(a) Subject to subsections (b) through (k) of this section, delivery of a disclaimer may be effected by personal delivery, first class mail, or any other method likely to result in its receipt, subject to the following:
(1) A disclaimer is considered as delivered to the person to whom such disclaimer is required to be delivered, if the method of delivery of the disclaimer would be considered delivered on the date by which it would be considered a timely mailing and treated as a timely filing if the disclaimer were a return or other document required to be filed within a prescribed period or on or before a prescribed date under the Code and would be considered to be timely filed under the provisions of § 7502 of the Code [26 U.S.C. § 7502], or the comparable provisions of any later law, and the regulations promulgated thereunder.
(2) If 2 or more persons or fiduciaries are acting as a person or fiduciary to whom a disclaimer is required to be delivered under subsections (b) through (k) of this section, delivery of such disclaimer shall be made on all such persons or fiduciaries.
(b) In the case of an interest created under the law of intestate succession or an interest created by will, other than an interest in a testamentary trust:
(1) A disclaimer must be delivered to the personal representative of the decedent’s estate, if one is then serving; and
(2) It must also be delivered to the court in the county in which proceedings for administration of the estate of a deceased transferor of the property or interest or a deceased donee of the power have been commenced or could be commenced.
(c) In the case of an interest in a testamentary trust:
(1) A disclaimer must be delivered to the trustee then serving, or if no trustee is then serving, to the personal representative of the decedent’s estate; and
(2) It must also be delivered to the court in the county in which proceedings for administration of the estate of a deceased transferor of the property or interest or a deceased donee of the power have been commenced or could be commenced.
(d) In the case of an interest in an inter vivos trust:
(1) A disclaimer must be delivered to the trustee then serving; or
(2) If no trustee is then serving, it must be delivered to the court having jurisdiction to enforce the trust.
(3) If the disclaimer is made before the time the instrument creating the trust becomes irrevocable, it must be delivered to the settlor of a revocable trust or the transferor of the interest.
(e) In the case of an interest created by a beneficiary designation made before the time the designation becomes irrevocable, a disclaimer must be delivered to the person making the beneficiary designation.
(f) In the case of an interest created by a beneficiary designation made after the time the designation becomes irrevocable, a disclaimer must be delivered to the person obligated to distribute the interest.
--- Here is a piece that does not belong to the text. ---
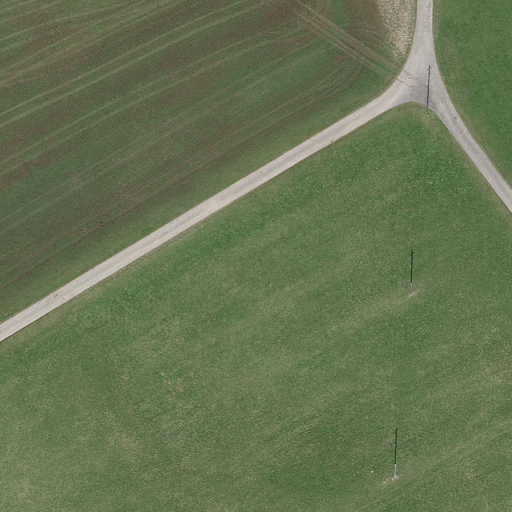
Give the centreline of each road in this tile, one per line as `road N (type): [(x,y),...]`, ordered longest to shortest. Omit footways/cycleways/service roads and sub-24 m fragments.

(g) In the case of a disclaimer by a surviving owner of jointly held property the disclaimer must be delivered to the person or persons to whom the disclaimed interest passes.
(h) In the case of a disclaimer by a permissible appointee or a taker in default of the exercise of a power of appointment at any time after the power was created:
(1) The disclaimer must be delivered to the holder of the power or to the fiduciary acting under the instrument that created the power; or
(2) If no fiduciary is then serving, it must be delivered to a court having jurisdiction to appoint the fiduciary.
(i) In the case of a disclaimer by an appointee of a nonfiduciary power of appointment:
(1) The disclaimer must be delivered to the holder, the personal representative of the holder’s estate or to the fiduciary under the instrument that created the power; or
(2) If no fiduciary is then serving, it must be delivered to a court having jurisdiction to appoint the fiduciary.
(j) In the case of a disclaimer by a fiduciary of a power over a trust or estate, the disclaimer must be delivered as provided in subsection (b), (c), or (d) of this section, as if the power disclaimed were an interest in property.
(k) In the case of a disclaimer of a power by an agent or attorney-in-fact, the disclaimer must be delivered to the principal or the principal’s representative.
(l) No fiduciary, person or entity having custody of the disclaimed interest shall be liable for any otherwise proper distribution made without actual notice of the disclaimer, or, if the disclaimer is barred under § 614 of this title, for any otherwise proper distribution made in reliance of the disclaimer, if the distribution is made without actual knowledge of the facts constituting the bar of the right to disclaim.
(m) For purposes of this section, when delivery of a disclaimer to a court is referenced, the disclaimant may fulfill this requirement by filing the disclaimer with the register of wills or the register in chancery for the county in which proceedings for administration of the estate of a deceased transferor of the property or interest, a deceased donee of the power or a deceased joint tenant has been commenced.
(n) A copy of the disclaimer may also be delivered to the person or persons entitled to the property or interest in the event of disclaimer; however, failure to make such delivery shall not affect the validity of the disclaimer. Such delivery is in addition to and not in lieu of the delivery and recording otherwise required under this section.
63 Del. Laws, c. 448, § 1; 70 Del Laws, c. 186, § 1; 75 Del. Laws, c. 302, § 1.